▶ PROVIDED MATERIAL:

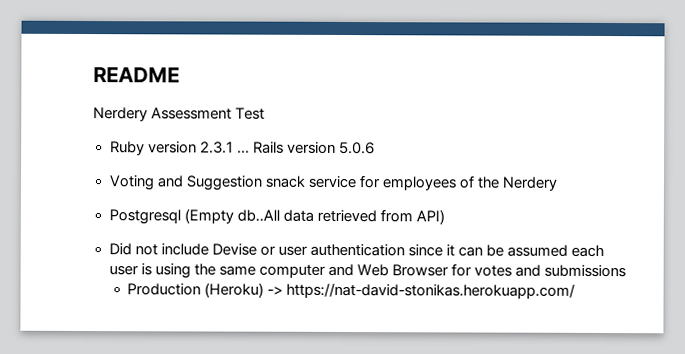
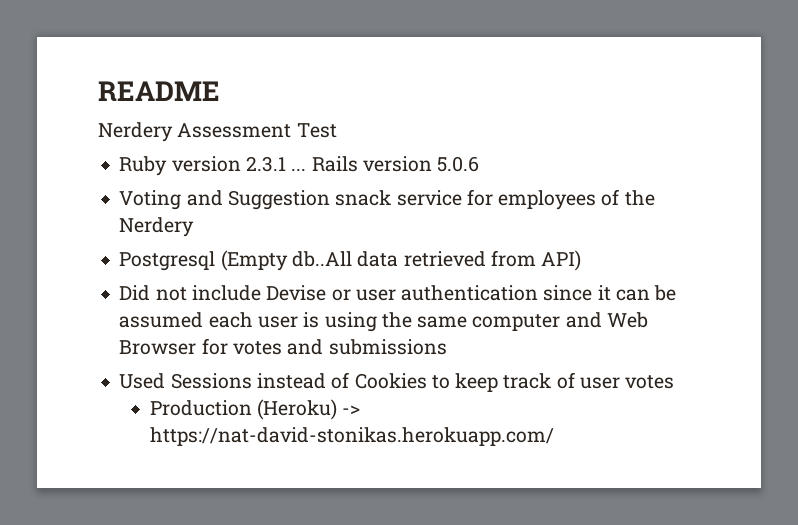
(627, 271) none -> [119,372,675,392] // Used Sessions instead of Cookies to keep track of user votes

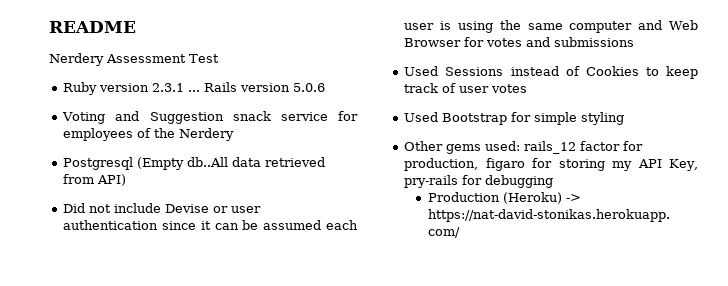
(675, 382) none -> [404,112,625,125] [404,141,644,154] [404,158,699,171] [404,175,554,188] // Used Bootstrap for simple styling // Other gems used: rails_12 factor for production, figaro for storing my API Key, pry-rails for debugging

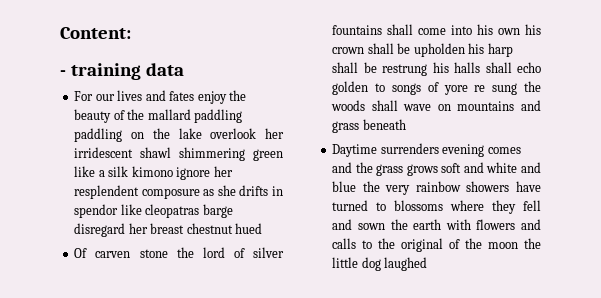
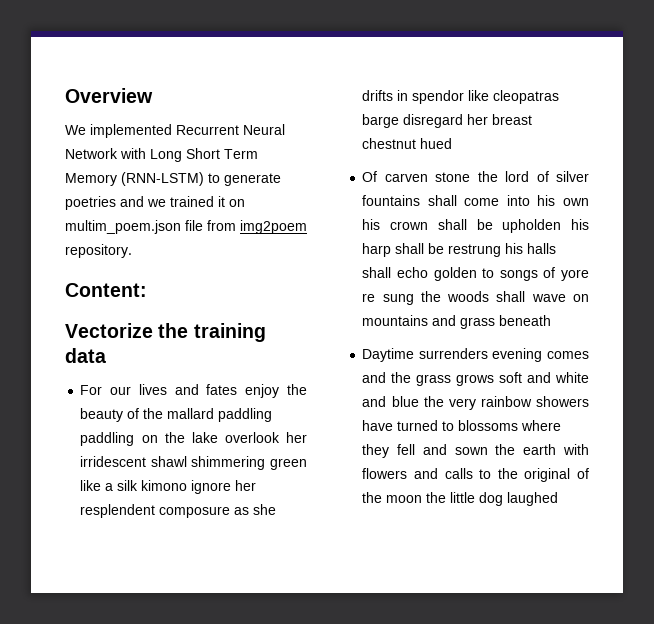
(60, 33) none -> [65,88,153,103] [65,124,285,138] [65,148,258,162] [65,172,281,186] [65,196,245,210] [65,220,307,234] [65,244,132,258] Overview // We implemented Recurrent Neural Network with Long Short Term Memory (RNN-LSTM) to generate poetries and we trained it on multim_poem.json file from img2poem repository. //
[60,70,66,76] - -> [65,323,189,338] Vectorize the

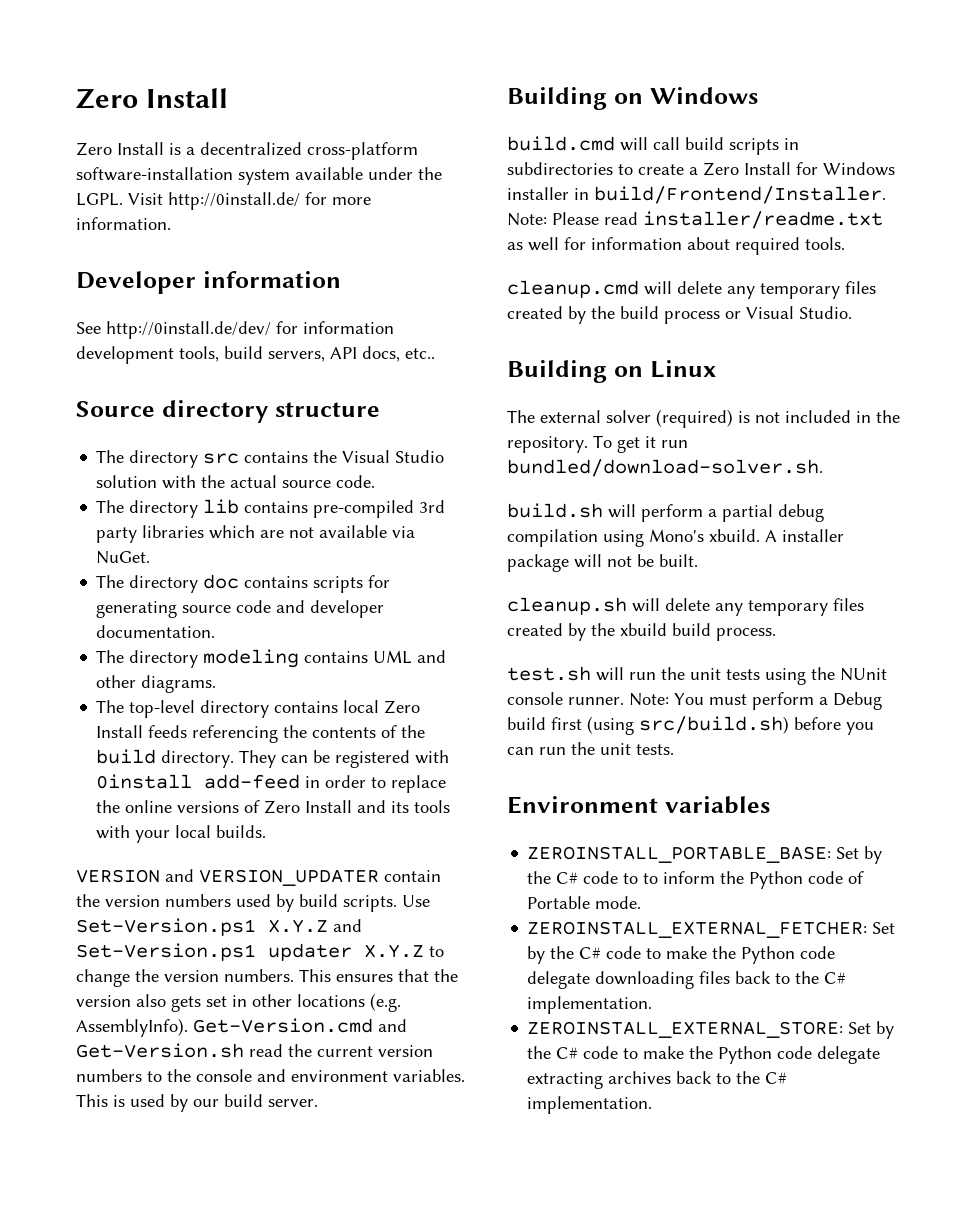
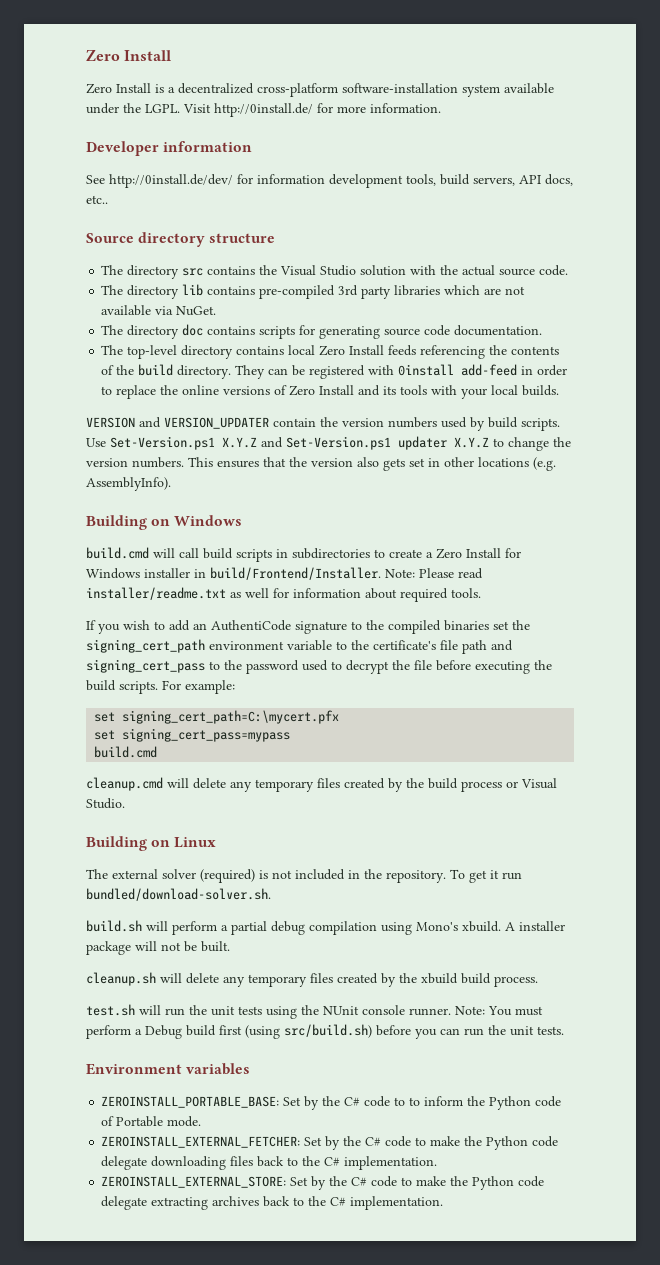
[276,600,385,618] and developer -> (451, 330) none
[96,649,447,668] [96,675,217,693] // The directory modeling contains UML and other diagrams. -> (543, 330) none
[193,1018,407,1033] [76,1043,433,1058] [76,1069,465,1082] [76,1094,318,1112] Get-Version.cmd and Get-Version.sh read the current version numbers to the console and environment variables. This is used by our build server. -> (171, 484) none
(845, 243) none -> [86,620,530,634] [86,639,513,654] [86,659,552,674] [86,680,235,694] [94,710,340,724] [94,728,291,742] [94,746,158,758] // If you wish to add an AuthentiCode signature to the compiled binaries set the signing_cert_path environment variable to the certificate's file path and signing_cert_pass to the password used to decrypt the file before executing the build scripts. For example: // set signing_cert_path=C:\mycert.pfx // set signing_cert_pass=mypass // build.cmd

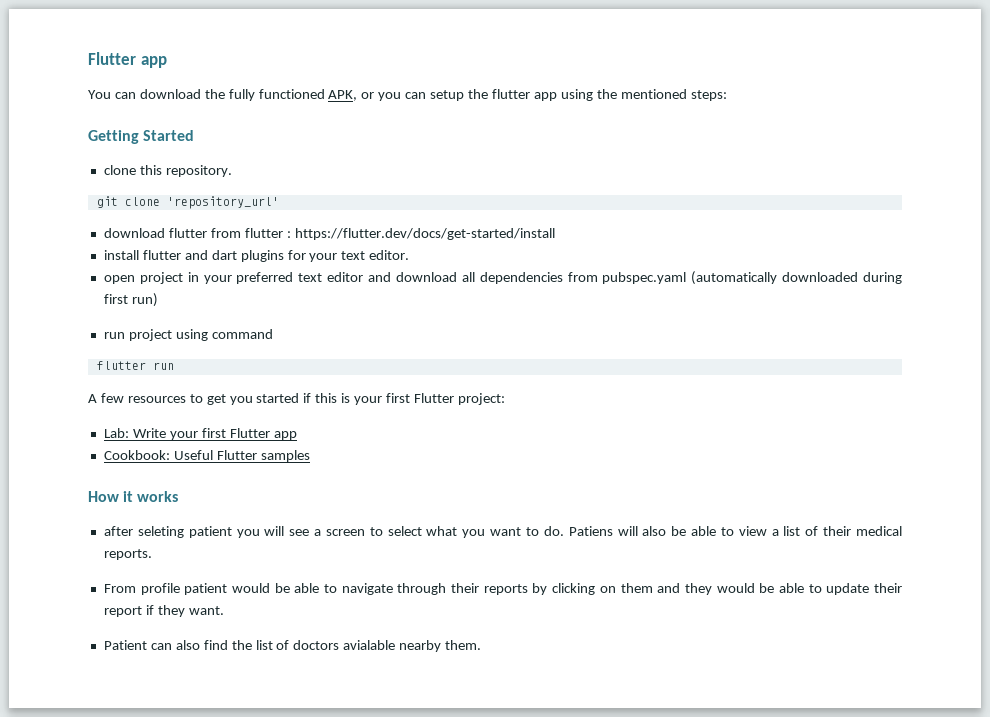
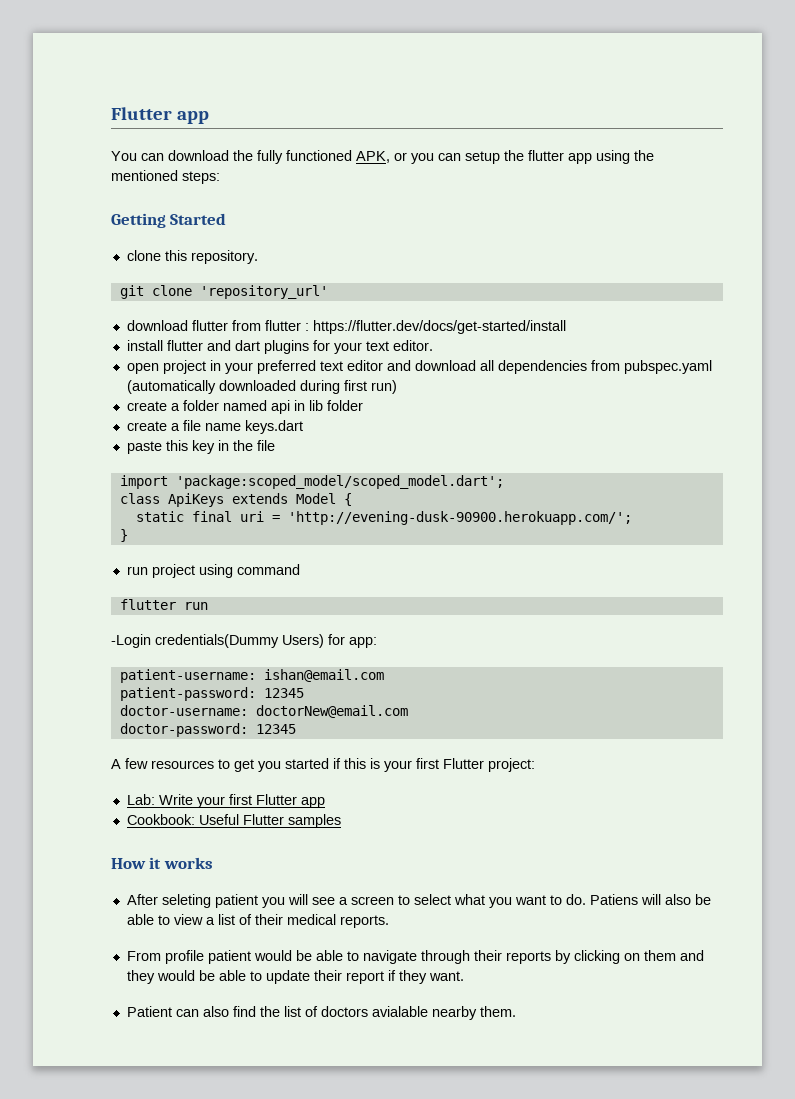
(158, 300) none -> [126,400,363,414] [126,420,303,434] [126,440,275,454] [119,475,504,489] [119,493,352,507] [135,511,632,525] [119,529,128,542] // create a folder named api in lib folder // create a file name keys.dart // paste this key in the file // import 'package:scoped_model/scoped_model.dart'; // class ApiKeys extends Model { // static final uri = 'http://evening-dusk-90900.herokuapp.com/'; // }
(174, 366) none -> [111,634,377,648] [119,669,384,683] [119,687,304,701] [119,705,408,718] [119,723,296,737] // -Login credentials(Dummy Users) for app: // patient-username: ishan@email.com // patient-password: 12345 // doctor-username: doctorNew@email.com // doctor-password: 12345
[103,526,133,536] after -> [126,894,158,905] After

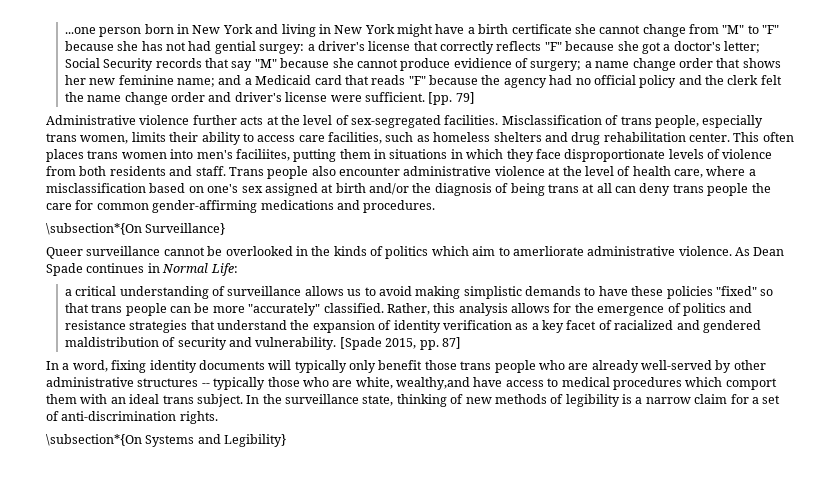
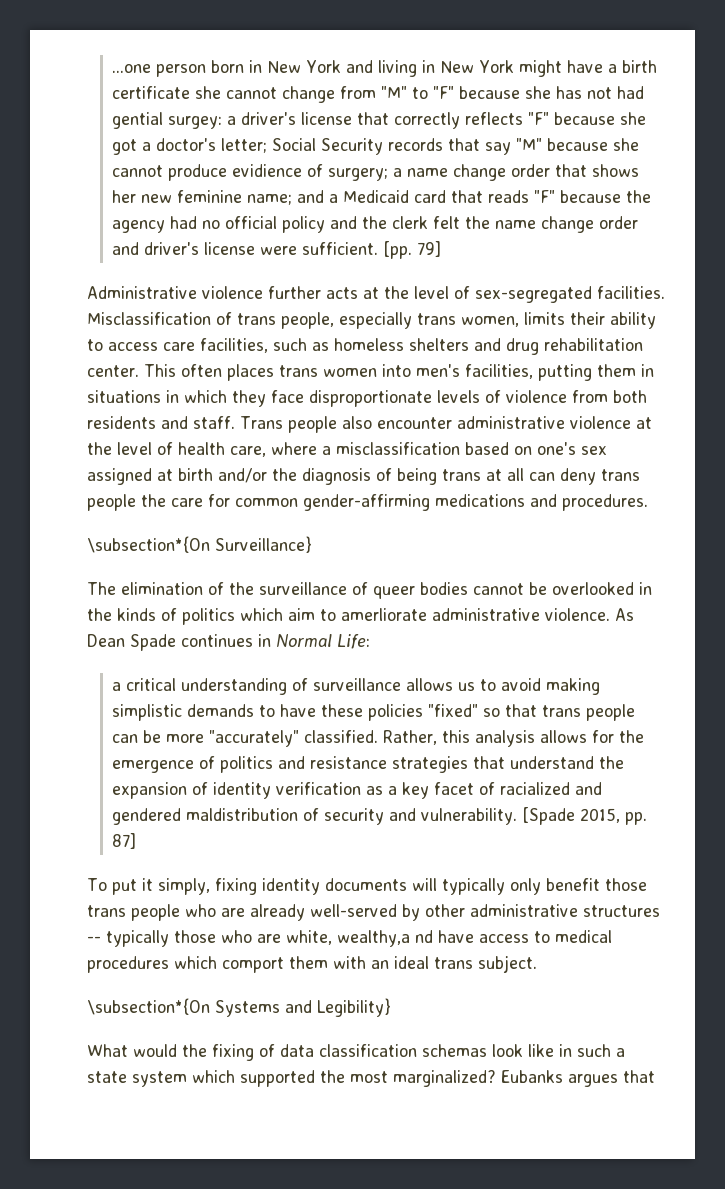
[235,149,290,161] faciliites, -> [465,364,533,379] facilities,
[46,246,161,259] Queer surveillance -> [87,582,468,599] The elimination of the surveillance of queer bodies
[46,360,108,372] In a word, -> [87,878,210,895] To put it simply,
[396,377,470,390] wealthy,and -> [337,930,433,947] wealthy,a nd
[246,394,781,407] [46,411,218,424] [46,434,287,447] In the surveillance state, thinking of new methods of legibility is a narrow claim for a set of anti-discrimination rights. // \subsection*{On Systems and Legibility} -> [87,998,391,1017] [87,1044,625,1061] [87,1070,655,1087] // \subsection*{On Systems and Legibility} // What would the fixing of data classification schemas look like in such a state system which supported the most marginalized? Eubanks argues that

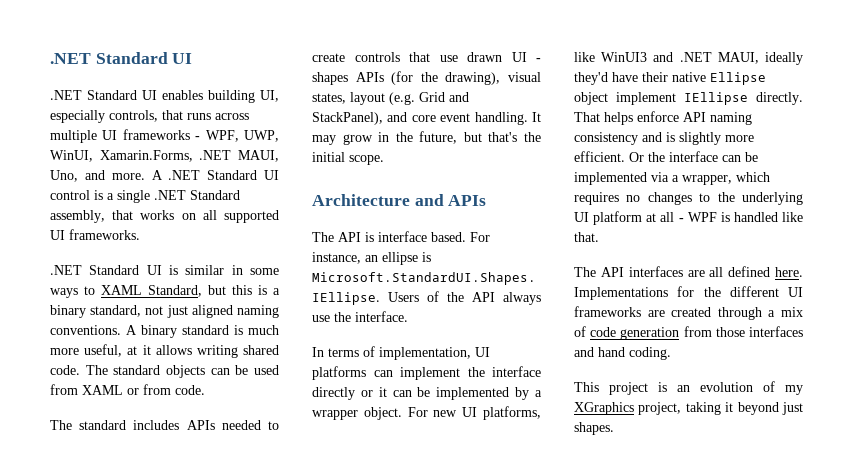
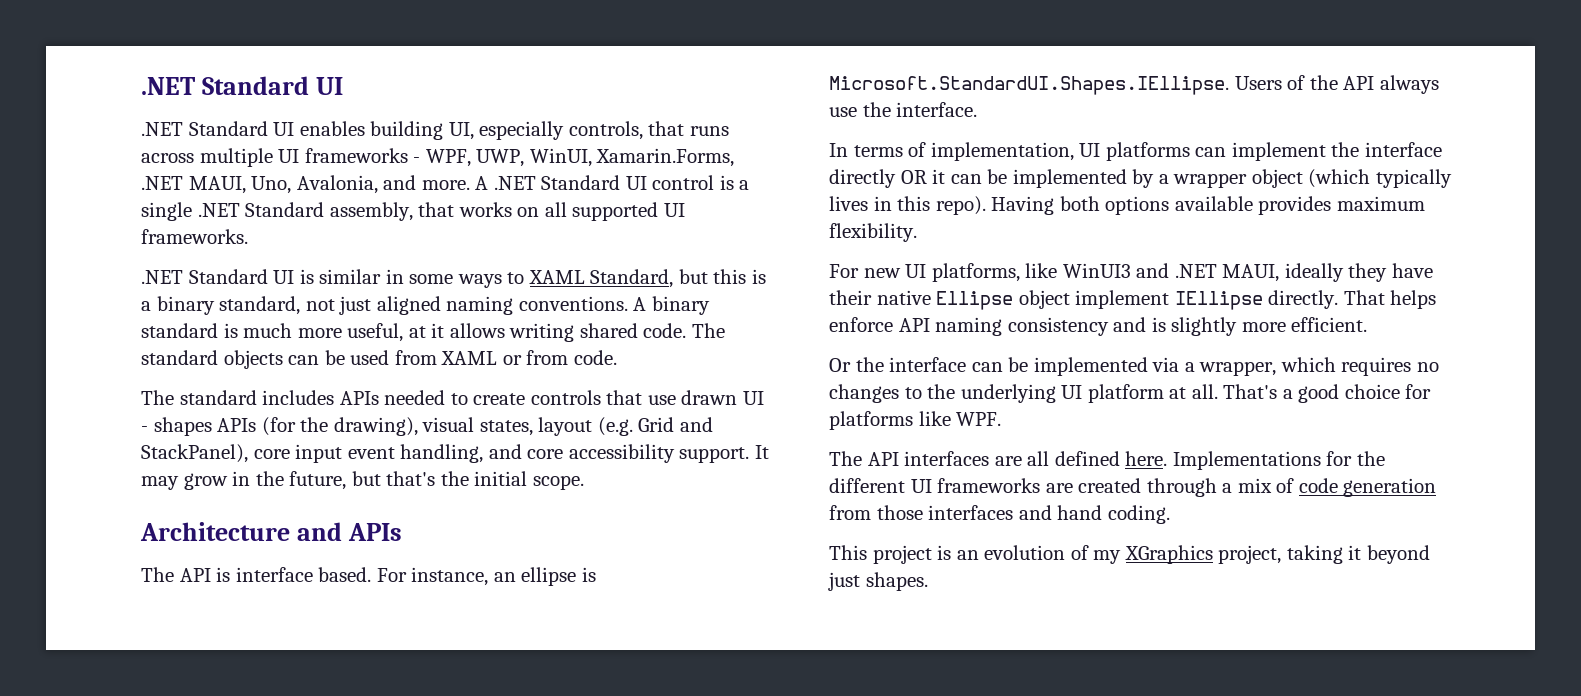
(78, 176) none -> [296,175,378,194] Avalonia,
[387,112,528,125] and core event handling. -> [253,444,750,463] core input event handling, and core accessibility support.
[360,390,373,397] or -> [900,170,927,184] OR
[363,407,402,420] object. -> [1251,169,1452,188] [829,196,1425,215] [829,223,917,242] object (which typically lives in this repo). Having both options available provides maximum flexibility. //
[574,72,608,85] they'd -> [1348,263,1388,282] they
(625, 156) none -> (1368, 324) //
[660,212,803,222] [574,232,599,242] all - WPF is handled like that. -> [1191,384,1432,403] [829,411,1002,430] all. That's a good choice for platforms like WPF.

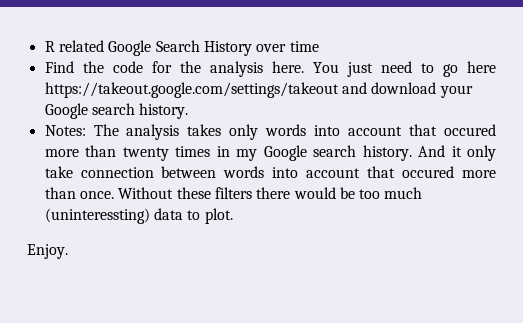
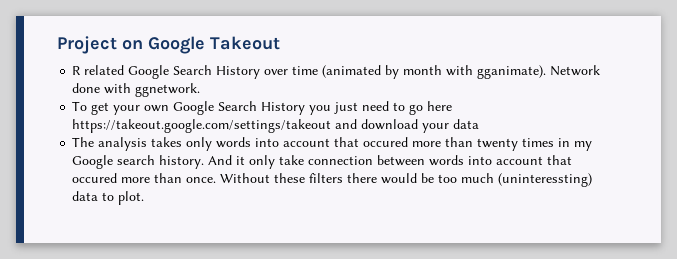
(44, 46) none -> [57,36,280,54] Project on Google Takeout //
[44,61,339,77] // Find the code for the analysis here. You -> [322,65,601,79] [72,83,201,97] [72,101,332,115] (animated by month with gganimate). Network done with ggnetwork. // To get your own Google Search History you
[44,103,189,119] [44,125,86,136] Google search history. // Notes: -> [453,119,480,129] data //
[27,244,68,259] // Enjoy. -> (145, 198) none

▶ YOUR GOAL:
With the pictures omitted, set down each line exactly, starting at the first line of the records above and ending with the line that contains "(158, 300) none".

▶ WRITTEN SOLUTION:
(627, 271) none -> [119,372,675,392] // Used Sessions instead of Cookies to keep track of user votes

(675, 382) none -> [404,112,625,125] [404,141,644,154] [404,158,699,171] [404,175,554,188] // Used Bootstrap for simple styling // Other gems used: rails_12 factor for production, figaro for storing my API Key, pry-rails for debugging

(60, 33) none -> [65,88,153,103] [65,124,285,138] [65,148,258,162] [65,172,281,186] [65,196,245,210] [65,220,307,234] [65,244,132,258] Overview // We implemented Recurrent Neural Network with Long Short Term Memory (RNN-LSTM) to generate poetries and we trained it on multim_poem.json file from img2poem repository. //
[60,70,66,76] - -> [65,323,189,338] Vectorize the

[276,600,385,618] and developer -> (451, 330) none
[96,649,447,668] [96,675,217,693] // The directory modeling contains UML and other diagrams. -> (543, 330) none
[193,1018,407,1033] [76,1043,433,1058] [76,1069,465,1082] [76,1094,318,1112] Get-Version.cmd and Get-Version.sh read the current version numbers to the console and environment variables. This is used by our build server. -> (171, 484) none
(845, 243) none -> [86,620,530,634] [86,639,513,654] [86,659,552,674] [86,680,235,694] [94,710,340,724] [94,728,291,742] [94,746,158,758] // If you wish to add an AuthentiCode signature to the compiled binaries set the signing_cert_path environment variable to the certificate's file path and signing_cert_pass to the password used to decrypt the file before executing the build scripts. For example: // set signing_cert_path=C:\mycert.pfx // set signing_cert_pass=mypass // build.cmd

(158, 300) none -> [126,400,363,414] [126,420,303,434] [126,440,275,454] [119,475,504,489] [119,493,352,507] [135,511,632,525] [119,529,128,542] // create a folder named api in lib folder // create a file name keys.dart // paste this key in the file // import 'package:scoped_model/scoped_model.dart'; // class ApiKeys extends Model { // static final uri = 'http://evening-dusk-90900.herokuapp.com/'; // }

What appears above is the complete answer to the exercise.